What is being referred to as Failover? I am assuming it is within the "availability group" and not across different "availability group listener".
I see there are two usecase, not sure which usecase you are trying....
UseCase-1 : If it is failover within a single "availability group listener"; then.....
From a logical standpoint any client connecting to "availability group listener" should be unaware of the underlying physical servers. "availability group listener" would be masking the underlying database architecture. To the client "availability group listener" is emulating as a physical server & "availability group listener" is always up. To any client (including CA SSO) the failover within the availability group should be masked. Like I mentioned, though it seems simple logically, may it needs some testing / support effort on CA SSO to formally introduce support.

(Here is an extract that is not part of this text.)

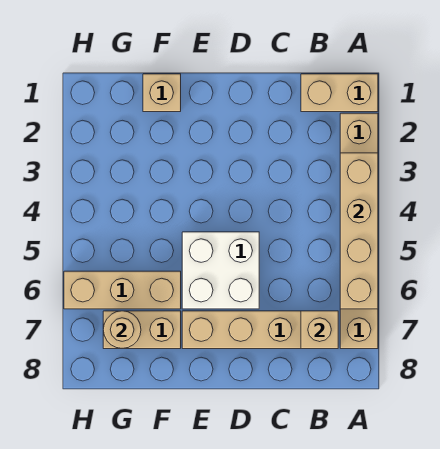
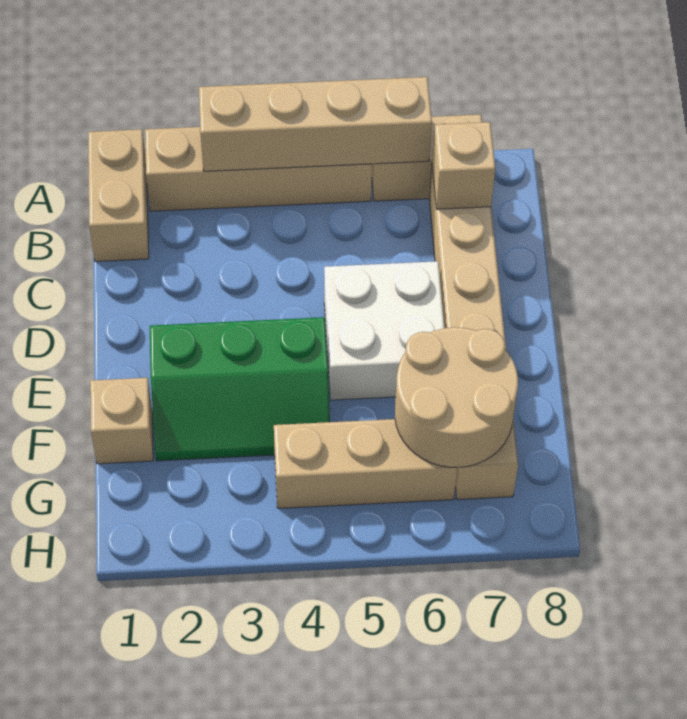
none -> green 2x3 slope [150,317,330,461]
tan 1x3 brick [64,271,181,309] -> tan 1x3 brick turned to [274,419,457,508]
tan 1x1 round brick [103,311,141,348] -> tan 2x2 round brick [395,327,518,467]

UseCase-2 : If it is failover across multiple "availability group listener"; then.....
Like I mentioned it may not be supported or tested with CA SSO / Data Direct Drivers (shipped with CA SSO).
Reference :
Listeners, Client Connectivity, Application Failover | Microsoft Docs
Behavior of Client Connections on Failover
When an availability group failover occurs, existing persistent connections to the availability group are terminated and the client must establish a new connection in order to continue working with the same primary database or read-only secondary database. While a failover is occurring on the server side, connectivity to the availability group may fail, forcing the client application to retry connecting until the primary is brought fully back online.
If the availability group comes back online during a client application’s connection attempt but before the connect timeout period, the client driver may successfully connect during one of its internal retry attempts and no error will be surfaced to the application in this case.
Our support matrices does specifically mention for Oracle whether RAC is supported or not. I am unsure if "AlwaysOn" feature of MS SQL does fit into such a scenario, wherein we may to specifically state if the feature is tested / supported. It is always good to know via Support Matrices.
My recommendation is to raise a Case & if needed followup with an ER (ideation) to formally include support for the HA feature of MS SQL (if the word turn out to be not tested / supported).